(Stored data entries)
┄┄┄┄┄┄┄┄┄┄
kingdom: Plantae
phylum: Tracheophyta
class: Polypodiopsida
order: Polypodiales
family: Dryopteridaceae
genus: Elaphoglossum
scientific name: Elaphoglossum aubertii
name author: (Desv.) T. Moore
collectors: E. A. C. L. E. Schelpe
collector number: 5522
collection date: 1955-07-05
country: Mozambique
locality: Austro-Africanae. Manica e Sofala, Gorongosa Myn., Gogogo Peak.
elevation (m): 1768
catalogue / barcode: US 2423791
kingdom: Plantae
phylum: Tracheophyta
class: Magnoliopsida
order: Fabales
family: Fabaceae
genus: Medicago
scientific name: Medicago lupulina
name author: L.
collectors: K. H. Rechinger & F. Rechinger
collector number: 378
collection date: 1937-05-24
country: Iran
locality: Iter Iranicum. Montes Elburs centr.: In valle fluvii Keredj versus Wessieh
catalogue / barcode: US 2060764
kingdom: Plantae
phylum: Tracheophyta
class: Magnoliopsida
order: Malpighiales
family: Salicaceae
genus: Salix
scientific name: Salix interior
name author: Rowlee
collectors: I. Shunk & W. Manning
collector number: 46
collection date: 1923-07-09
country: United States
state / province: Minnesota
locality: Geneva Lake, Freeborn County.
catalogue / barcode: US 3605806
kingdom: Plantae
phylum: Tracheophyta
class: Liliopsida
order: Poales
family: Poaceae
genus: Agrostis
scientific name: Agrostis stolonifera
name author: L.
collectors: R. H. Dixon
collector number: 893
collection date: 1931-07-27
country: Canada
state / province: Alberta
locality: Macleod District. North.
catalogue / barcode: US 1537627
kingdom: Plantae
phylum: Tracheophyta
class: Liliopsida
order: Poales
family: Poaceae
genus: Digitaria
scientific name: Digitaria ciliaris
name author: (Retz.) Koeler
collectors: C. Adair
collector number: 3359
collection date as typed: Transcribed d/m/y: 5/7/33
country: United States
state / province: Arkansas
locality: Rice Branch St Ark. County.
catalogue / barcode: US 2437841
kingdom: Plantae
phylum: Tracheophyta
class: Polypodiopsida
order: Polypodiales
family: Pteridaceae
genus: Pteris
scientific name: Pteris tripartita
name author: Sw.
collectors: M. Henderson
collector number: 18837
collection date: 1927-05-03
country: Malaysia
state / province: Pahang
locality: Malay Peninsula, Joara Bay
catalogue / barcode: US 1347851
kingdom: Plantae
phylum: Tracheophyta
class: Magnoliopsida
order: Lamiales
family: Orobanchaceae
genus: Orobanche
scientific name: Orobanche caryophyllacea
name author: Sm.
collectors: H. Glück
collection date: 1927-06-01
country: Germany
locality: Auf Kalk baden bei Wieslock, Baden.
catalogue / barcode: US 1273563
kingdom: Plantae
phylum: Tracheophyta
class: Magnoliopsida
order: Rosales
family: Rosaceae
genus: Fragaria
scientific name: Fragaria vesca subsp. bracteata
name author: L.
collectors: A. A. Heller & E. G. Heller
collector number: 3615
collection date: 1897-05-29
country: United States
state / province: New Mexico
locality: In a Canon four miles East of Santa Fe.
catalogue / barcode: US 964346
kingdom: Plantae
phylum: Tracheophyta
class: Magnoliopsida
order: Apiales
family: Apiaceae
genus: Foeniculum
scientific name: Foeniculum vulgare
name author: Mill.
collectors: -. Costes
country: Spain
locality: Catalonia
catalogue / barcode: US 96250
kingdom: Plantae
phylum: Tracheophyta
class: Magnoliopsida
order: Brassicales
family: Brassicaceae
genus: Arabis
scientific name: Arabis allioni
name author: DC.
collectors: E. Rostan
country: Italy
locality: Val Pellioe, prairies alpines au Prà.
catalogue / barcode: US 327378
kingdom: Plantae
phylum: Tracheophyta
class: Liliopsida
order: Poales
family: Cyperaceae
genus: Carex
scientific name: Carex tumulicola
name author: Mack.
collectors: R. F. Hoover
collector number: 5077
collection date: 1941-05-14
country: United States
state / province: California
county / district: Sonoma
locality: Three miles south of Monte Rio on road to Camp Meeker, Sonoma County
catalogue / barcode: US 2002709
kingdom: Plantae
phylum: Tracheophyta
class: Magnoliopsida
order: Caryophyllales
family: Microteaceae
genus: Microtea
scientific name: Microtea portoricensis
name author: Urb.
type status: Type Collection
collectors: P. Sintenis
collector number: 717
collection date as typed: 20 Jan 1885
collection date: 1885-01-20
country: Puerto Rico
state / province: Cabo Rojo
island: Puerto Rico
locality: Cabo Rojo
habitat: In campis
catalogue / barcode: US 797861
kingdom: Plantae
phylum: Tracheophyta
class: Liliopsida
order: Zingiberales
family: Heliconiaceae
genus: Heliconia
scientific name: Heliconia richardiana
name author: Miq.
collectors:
┄┄┄┄┄┄┄┄┄┄
[Exercise prompt]
Please reproduce every one of the lines above without any changes.

[Response to this exercise]
kingdom: Plantae
phylum: Tracheophyta
class: Polypodiopsida
order: Polypodiales
family: Dryopteridaceae
genus: Elaphoglossum
scientific name: Elaphoglossum aubertii
name author: (Desv.) T. Moore
collectors: E. A. C. L. E. Schelpe
collector number: 5522
collection date: 1955-07-05
country: Mozambique
locality: Austro-Africanae. Manica e Sofala, Gorongosa Myn., Gogogo Peak.
elevation (m): 1768
catalogue / barcode: US 2423791
kingdom: Plantae
phylum: Tracheophyta
class: Magnoliopsida
order: Fabales
family: Fabaceae
genus: Medicago
scientific name: Medicago lupulina
name author: L.
collectors: K. H. Rechinger & F. Rechinger
collector number: 378
collection date: 1937-05-24
country: Iran
locality: Iter Iranicum. Montes Elburs centr.: In valle fluvii Keredj versus Wessieh
catalogue / barcode: US 2060764
kingdom: Plantae
phylum: Tracheophyta
class: Magnoliopsida
order: Malpighiales
family: Salicaceae
genus: Salix
scientific name: Salix interior
name author: Rowlee
collectors: I. Shunk & W. Manning
collector number: 46
collection date: 1923-07-09
country: United States
state / province: Minnesota
locality: Geneva Lake, Freeborn County.
catalogue / barcode: US 3605806
kingdom: Plantae
phylum: Tracheophyta
class: Liliopsida
order: Poales
family: Poaceae
genus: Agrostis
scientific name: Agrostis stolonifera
name author: L.
collectors: R. H. Dixon
collector number: 893
collection date: 1931-07-27
country: Canada
state / province: Alberta
locality: Macleod District. North.
catalogue / barcode: US 1537627
kingdom: Plantae
phylum: Tracheophyta
class: Liliopsida
order: Poales
family: Poaceae
genus: Digitaria
scientific name: Digitaria ciliaris
name author: (Retz.) Koeler
collectors: C. Adair
collector number: 3359
collection date as typed: Transcribed d/m/y: 5/7/33
country: United States
state / province: Arkansas
locality: Rice Branch St Ark. County.
catalogue / barcode: US 2437841
kingdom: Plantae
phylum: Tracheophyta
class: Polypodiopsida
order: Polypodiales
family: Pteridaceae
genus: Pteris
scientific name: Pteris tripartita
name author: Sw.
collectors: M. Henderson
collector number: 18837
collection date: 1927-05-03
country: Malaysia
state / province: Pahang
locality: Malay Peninsula, Joara Bay
catalogue / barcode: US 1347851
kingdom: Plantae
phylum: Tracheophyta
class: Magnoliopsida
order: Lamiales
family: Orobanchaceae
genus: Orobanche
scientific name: Orobanche caryophyllacea
name author: Sm.
collectors: H. Glück
collection date: 1927-06-01
country: Germany
locality: Auf Kalk baden bei Wieslock, Baden.
catalogue / barcode: US 1273563
kingdom: Plantae
phylum: Tracheophyta
class: Magnoliopsida
order: Rosales
family: Rosaceae
genus: Fragaria
scientific name: Fragaria vesca subsp. bracteata
name author: L.
collectors: A. A. Heller & E. G. Heller
collector number: 3615
collection date: 1897-05-29
country: United States
state / province: New Mexico
locality: In a Canon four miles East of Santa Fe.
catalogue / barcode: US 964346
kingdom: Plantae
phylum: Tracheophyta
class: Magnoliopsida
order: Apiales
family: Apiaceae
genus: Foeniculum
scientific name: Foeniculum vulgare
name author: Mill.
collectors: -. Costes
country: Spain
locality: Catalonia
catalogue / barcode: US 96250
kingdom: Plantae
phylum: Tracheophyta
class: Magnoliopsida
order: Brassicales
family: Brassicaceae
genus: Arabis
scientific name: Arabis allioni
name author: DC.
collectors: E. Rostan
country: Italy
locality: Val Pellioe, prairies alpines au Prà.
catalogue / barcode: US 327378
kingdom: Plantae
phylum: Tracheophyta
class: Liliopsida
order: Poales
family: Cyperaceae
genus: Carex
scientific name: Carex tumulicola
name author: Mack.
collectors: R. F. Hoover
collector number: 5077
collection date: 1941-05-14
country: United States
state / province: California
county / district: Sonoma
locality: Three miles south of Monte Rio on road to Camp Meeker, Sonoma County
catalogue / barcode: US 2002709
kingdom: Plantae
phylum: Tracheophyta
class: Magnoliopsida
order: Caryophyllales
family: Microteaceae
genus: Microtea
scientific name: Microtea portoricensis
name author: Urb.
type status: Type Collection
collectors: P. Sintenis
collector number: 717
collection date as typed: 20 Jan 1885
collection date: 1885-01-20
country: Puerto Rico
state / province: Cabo Rojo
island: Puerto Rico
locality: Cabo Rojo
habitat: In campis
catalogue / barcode: US 797861
kingdom: Plantae
phylum: Tracheophyta
class: Liliopsida
order: Zingiberales
family: Heliconiaceae
genus: Heliconia
scientific name: Heliconia richardiana
name author: Miq.
collectors:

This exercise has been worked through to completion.